Location
- Salem, Montserrat W. I. Salem Montserrat
- Coordinates: 16°45′19″N 62°13′04″W﻿ / ﻿16.7553587°N 62.217893600000025°W

Information
- Type: Community college/Sixth-form college
- Established: 2003
- Affiliation: Government of Montserrat

= Montserrat Community College =

Montserrat Community College (MCC) is a post-16 years of age community college in Salem, Montserrat, offering Caribbean Advanced Proficiency Examinations (CAPE) courses (sixth-form college and associate degree), as well as tertiary vocational courses in construction and cosmetology.

==History==
Historically Montserrat Technical College (MTC) was in operation, and additionally the Montserrat Secondary School (MSS) provided vocational education, as well as sixth-form college. The community college was built with an estimated cost of more than six million Eastern Caribbean dollars; it was funded by the UK Department for International Development and the European Union.

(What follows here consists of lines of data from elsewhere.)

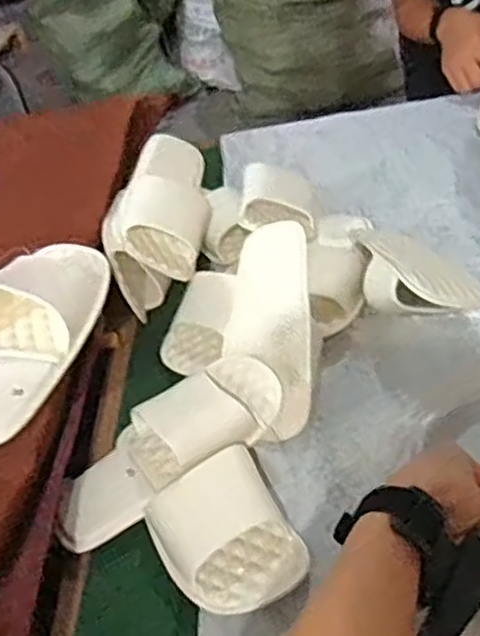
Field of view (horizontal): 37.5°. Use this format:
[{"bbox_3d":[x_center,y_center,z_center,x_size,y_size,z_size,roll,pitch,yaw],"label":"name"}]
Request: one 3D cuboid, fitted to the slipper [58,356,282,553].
[{"bbox_3d":[-0.064,0.113,0.627,0.226,0.063,0.084,-37,44,-5],"label":"slipper"}]

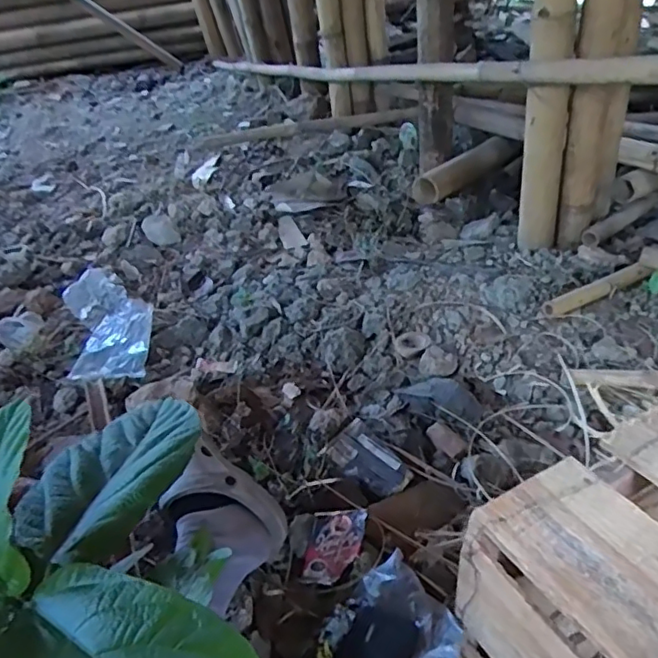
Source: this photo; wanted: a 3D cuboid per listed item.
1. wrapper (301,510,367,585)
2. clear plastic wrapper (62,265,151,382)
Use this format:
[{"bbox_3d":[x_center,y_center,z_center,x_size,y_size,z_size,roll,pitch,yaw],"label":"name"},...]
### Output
[{"bbox_3d":[0.009,0.302,0.808,0.081,0.015,0.099,-9,47,25],"label":"wrapper"},{"bbox_3d":[-0.487,-0.030,1.291,0.176,0.062,0.442,-15,36,-13],"label":"clear plastic wrapper"}]

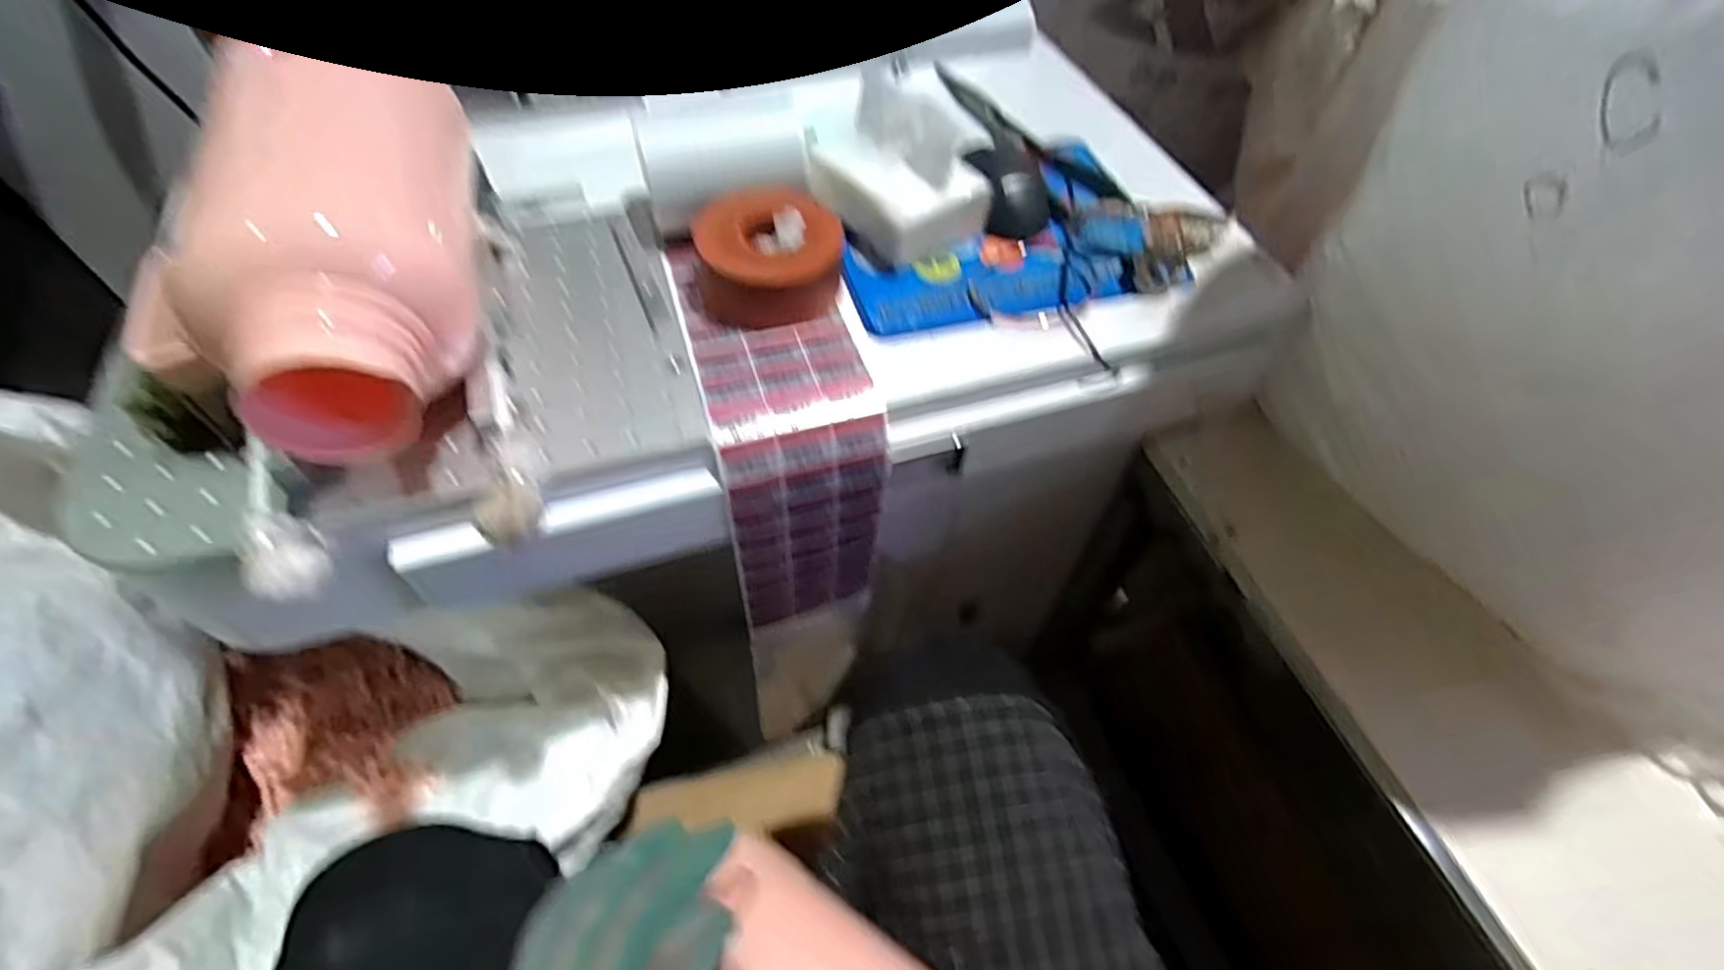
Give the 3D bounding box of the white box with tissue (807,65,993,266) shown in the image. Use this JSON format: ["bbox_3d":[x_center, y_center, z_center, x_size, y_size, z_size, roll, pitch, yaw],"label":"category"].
[{"bbox_3d":[0.018,-0.232,0.536,0.131,0.084,0.086,39,62,22],"label":"white box with tissue"}]

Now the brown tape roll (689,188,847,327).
[{"bbox_3d":[-0.063,-0.156,0.499,0.097,0.052,0.082,-7,55,-8],"label":"brown tape roll"}]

Montserrat Community College Act 2003 established the college. MCC opened in 2004, taking over sixth-form studies from MSS. Initially classes were held at the former Salem Primary School. MCC's current campus opened on August 28, 2005.
“For the past two years’ students at the college have undertaken short weekly personal development sessions entitled ‘My Time’ on a range of topics from Financial Planning and Savings to managing stress, sexuality and ethics.”

In 2015, principal Vernie Clarice Barnes presented a weekly personal development sessions on a range of subjects including management of stress, financial planning, sexuality and morality to the students.
Barnes resigned as principal of the college in October 2017.